Writing up the minutes of board of directors’ meetings is not exactly a high priority for most business owners. Yet well-documented corporate minutes can provide valuable supporting evidence if your tax positions are ever questioned.
Minutes are especially important where any kind of related-party transactions occur, such as payments, loans, or distributions between the company and its owners. For example, the IRS may challenge the amount of compensation paid to a business owner as unreasonable. Corporate minutes that document the factors considered by the board in approving the compensation can be a strong defense against such a challenge.
Another area that receives close scrutiny from the IRS is the amount of earnings that are retained in the business rather than distributed as taxable dividends. A penalty applies to retained earnings over a certain limit unless they can be justified by business needs. Corporate minutes can be a strong piece of supporting evidence if they clearly spell out the reasons that the company needs to retain funds — for example, to purchase assets or for working capital.
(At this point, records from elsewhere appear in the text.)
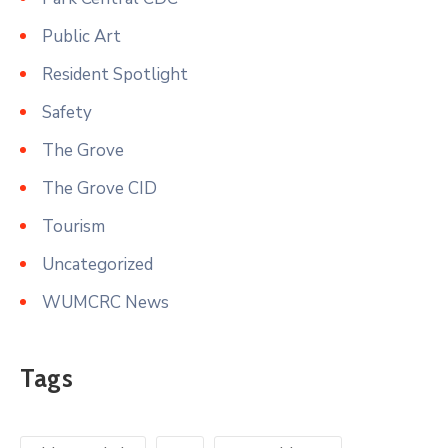
Public Art
Resident Spotlight
Safety
The Grove
The Grove CID
Tourism
Uncategorized
WUMCRC News
Tags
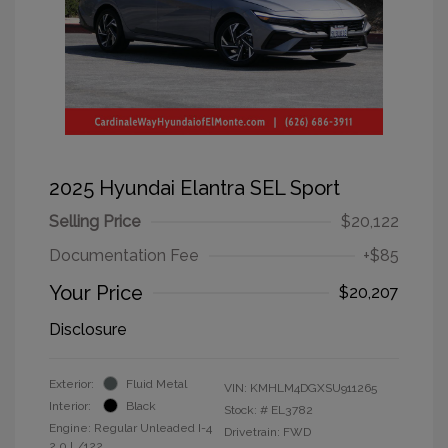
2025 Hyundai Elantra SEL Sport
Selling Price
$20,122
Documentation Fee
+$85
Your Price
$20,207
Disclosure
Exterior:
Fluid Metal
VIN:
KMHLM4DGXSU911265
Interior:
Black
Stock: #
EL3782
Engine: Regular Unleaded I-4
Drivetrain: FWD
2.0 L/122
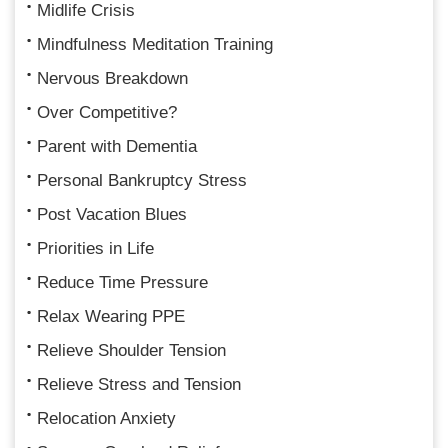
Midlife Crisis
Mindfulness Meditation Training
Nervous Breakdown
Over Competitive?
Parent with Dementia
Personal Bankruptcy Stress
Post Vacation Blues
Priorities in Life
Reduce Time Pressure
Relax Wearing PPE
Relieve Shoulder Tension
Relieve Stress and Tension
Relocation Anxiety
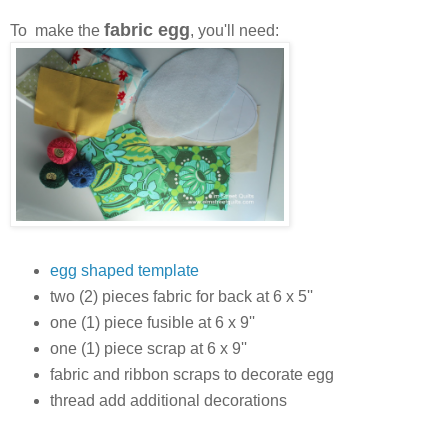
fabric egg
To make the
, you'll need:
egg shaped template
two (2) pieces fabric for back at 6 x 5''
one (1) piece fusible at 6 x 9''
one (1) piece scrap at 6 x 9''
fabric and ribbon scraps to decorate egg
thread add additional decorations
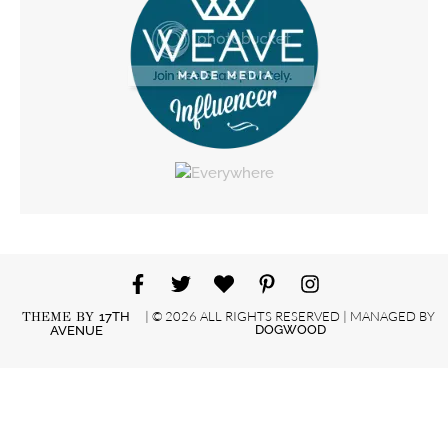
| © 2026 ALL RIGHTS RESERVED | MANAGED BY
THEME BY
17TH
DOGWOOD
AVENUE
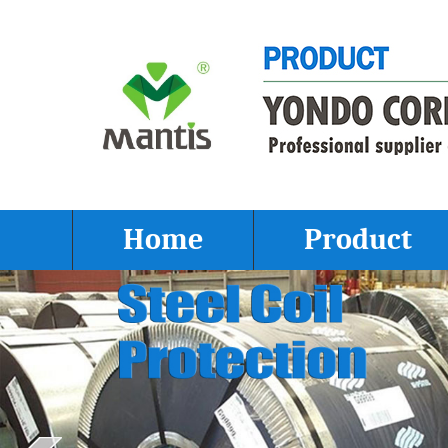
Home
Product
If your company has a tax-qualified retirement plan or a stock option plan, the minutes should show decisions by the board adopting or modifying the plan. They should also document annual decisions on the percentage of contribution to profit-sharing plans and any decisions on fringe benefits, such as medical reimbursement accounts.
Corporate minutes need not be lengthy, but they should provide a clear record of corporate actions and the business factors that were considered when those actions were taken. You should think of your minutes as a key element of your tax planning strategy.
If your corporate minutes need updating, contact your attorney and take care of this important bit of business housekeeping.